The Swiss company claimed it was just huge fans of TV detective Columbo, who used the phrase to ask “gotcha” questions at the end of interviews to catch suspects off-guard. But Columbo hasn’t solved a case since 2003, and meanwhile “One more thing” has been a staple of Apple presentations. Steve Jobs used it just before dropping surprise announcements at the end of events, and Tim Cook continued the tradition when he took over as CEO in 2011.
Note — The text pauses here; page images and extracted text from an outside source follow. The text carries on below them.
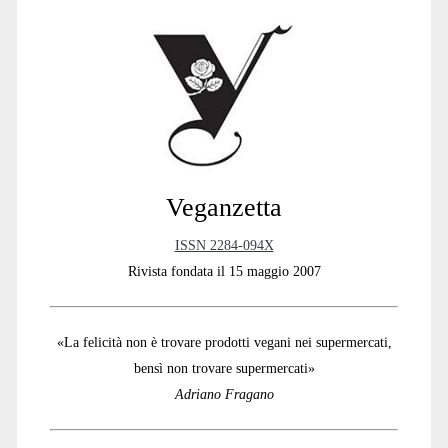
Sidebar
Veganzetta
ISSN 2284-094X
Rivista fondata il 15 maggio 2007
«La felicità non è trovare prodotti vegani nei supermercati,
bensì non trovare supermercati»
Adriano Fragano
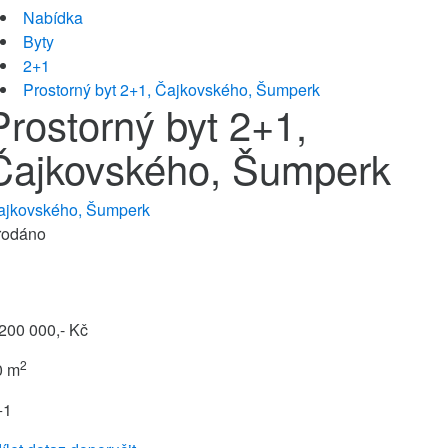
Nabídka
Byty
2+1
Prostorný byt 2+1, Čajkovského, Šumperk
Prostorný byt 2+1,
Čajkovského, Šumperk
ajkovského, Šumperk
rodáno
200 000,- Kč
2
0 m
+1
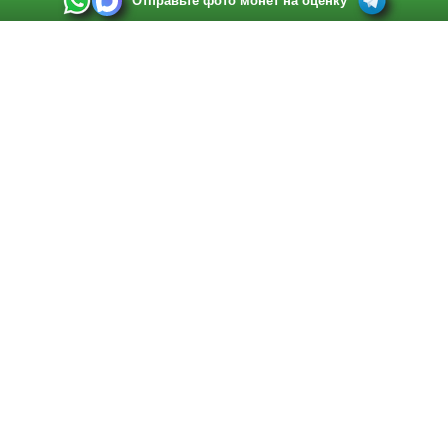
Отправьте фото монет на оценку
Выкуп монет в Санкт-Петербурге
Телефон:
+7 812 748 2349
Режим работы:
ежедневно: с 9:00 до 21:00
Адрес:
Санкт-Петербург
,
Ул. Садовая 38, ТД купца Яковлева, этаж 2, офис 211 (м.
Садовая, м. Спасская, м. Сенная Площадь)
Email:
spb@raritetus.ru
Выкуп монет в Нижнем Новгороде
Телефон:
+7 831 420-63-39
Режим работы:
ежедневно: с 9:00 до 21:00
Адрес:
Нижний Новгород
,
Площадь Максима Горького, дом 4/2, этаж 2, офис 8
Email:
nizhnij-novgorod@raritetus.ru
Выкуп монет в Новосибирске
Телефон:
+7 383 383 0921
Режим работы:
вТ-СБ: с 10:00 до 19:00
Адрес:
Новосибирск
,
Красный проспект 79 (БЦ Зелёные купола), офис 204 (м.
Гагаринская)
Email:
pokupka@raritetus.ru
We missed it at the September event at which Apple showed off its new TV box and the iPhone 6s/6s Plus. So thanks a lot, Swatch. We had to settle for getting all of that amazing tech news without any sucker punches.

Damn, Musk. You’re cutting deep.

Elon Musk
He doesn’t just look like a Bond villain, it seems.

Not content to just get the Tesla Watch gag be the only jab his company made at Apple this year, head Elon Musk had some choice words about Apple’s long-rumored aspirations to get into car manufacturing.

“They have hired people we’ve fired,” Musk said in October. “We always jokingly call Apple the ‘Tesla Graveyard.’ If you don’t make it at Tesla, you go work at Apple. I’m not kidding.”

Considering how little we know about Apple’s “Project Titan,” it’s hard to say exactly how the company is making use of Tesla’s discarded talent. Either way, though, that’s pretty cold.

This story makes us 😭

emoji keyboard
What the H?
Photo: EmojiWorks

This bit of news isn’t so much an insult to the words that lost as it is a slap in the face of all language: The “Face with Tears of Joy” emoji was Oxford Dictionaries’ “Word of the Year”. Because why not.

When reached for comment, we assume the emoji said, “😂.”

What did the picture beat? Oxford’s short list included relevant terms like “on fleek” (“Extremely good, attractive, or stylish”), “Brexit” (“A term for the potential or hypothetical departure of the United Kingdom from the European Union”), and “lumbersexual” (“A young urban man who cultivates an appearance and style of dress suggested of a rugged outdoor lifestyle”).

You know what? Give it to the emoji. The right thing won.